国内男子プロ「日本一」の価値ガタ落ち…日本人選手の目はとっくに海外を向いている
【日本プロゴルフ選手権】
かつて国内の男子プロは「日本プロと日本オープンのタイトルは絶対に欲しい」と言った。1970年代から90年代にかけては、「AON」と呼ばれた青木功(プロ3勝、オープン2勝)、尾崎将司(6勝、5勝)、中嶋常幸(3勝、4勝)の3人が、それこそ血眼になって優勝を狙い、名勝負を繰り広げて、ファンを沸かせたものだ。

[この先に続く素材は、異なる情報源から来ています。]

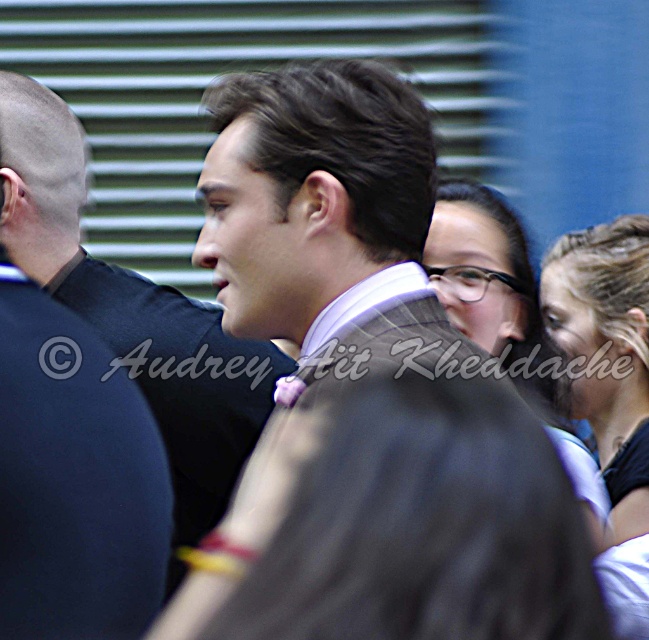
You are a photographer at a formal event. You need to adjust the camera focus to capture both the matte gray suit at center and the matte black hair at upper center clearly. Given that the camera has a depth of field that can cover 20 inches, will both subjects be in focus?

The matte gray suit at center and the matte black hair at upper center are 18.48 inches apart from each other. Since the depth of field can cover 20 inches, both subjects will be in focus.

You are standing at the origin point of the image coordinate system. Where is the satin brown suit at center located in terms of coordinates?

The satin brown suit at center is located at coordinates point (365, 394).

Based on the photo, you are a photographer at a formal event. You need to adjust the lighting so that the matte gray suit at center and the matte black hair at upper center are both well illuminated. Based on their positions, which object should you focus the light on first to ensure both are properly lit?

The matte gray suit at center is positioned on the left side of matte black hair at upper center. To ensure both are properly lit, focus the light first on the matte black hair at upper center since it is closer to the center of the image and the matte gray suit can be adjusted accordingly.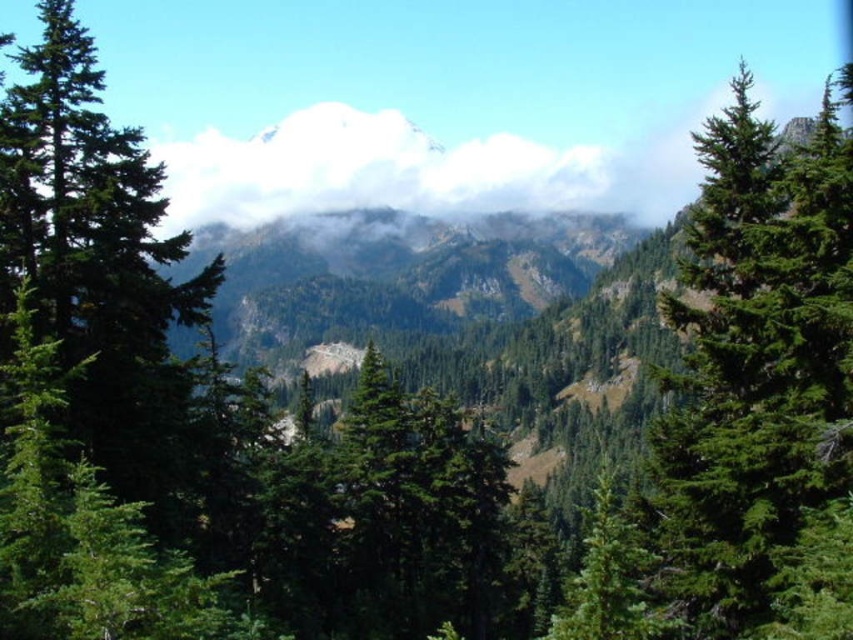
You are standing at the base of the mountain looking towards the valley. You see two points marked in the image. Which point is closer to you, point (712, 195) or point (352, 134)?

Point (712, 195) is in front of point (352, 134), so it is closer to you.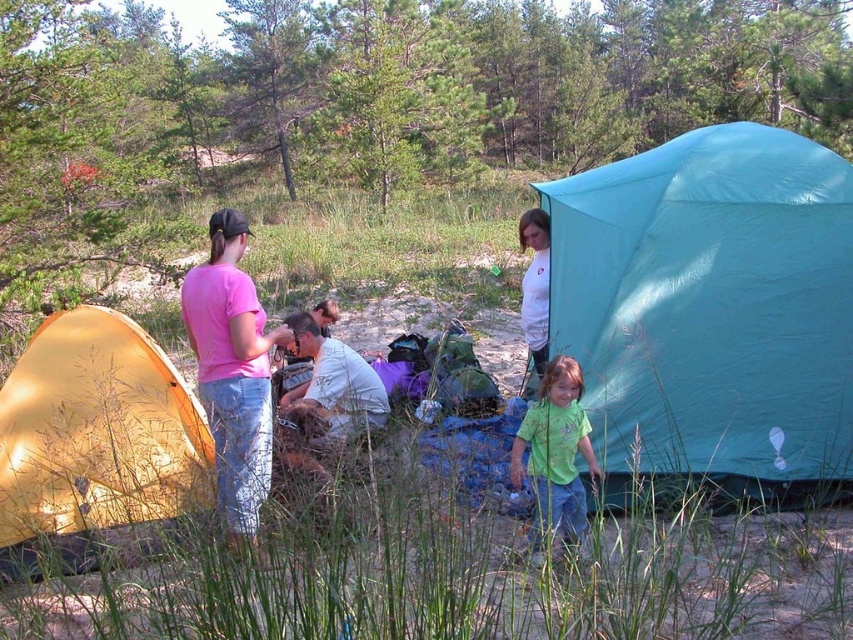
You are a hiker who wants to set up a tent. You see the teal fabric tent at right and the white cotton shirt at center. Which object is higher up in the image?

The teal fabric tent at right is located above the white cotton shirt at center, so the teal fabric tent at right is higher up in the image.

You are a hiker who just arrived at the campsite. You see the teal fabric tent at right and the white cotton shirt at upper center. Which object is taller?

The teal fabric tent at right is taller than the white cotton shirt at upper center.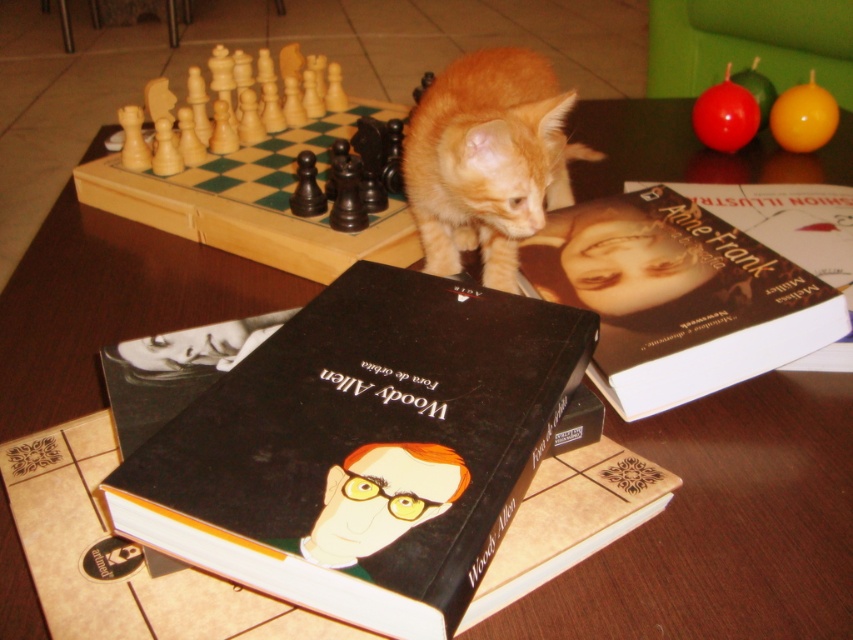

しかし、近年は日本プロも日本オープンもかつてのような盛り上がりはない。それも当然で、エースの松山英樹は国内大会に出場するのはスポンサー絡みのときだけ。久常涼、星野陸也、中島啓太といった実力のある選手は現在の「ホームツアー」である米・欧ツアーで戦い、今大会には参戦していない。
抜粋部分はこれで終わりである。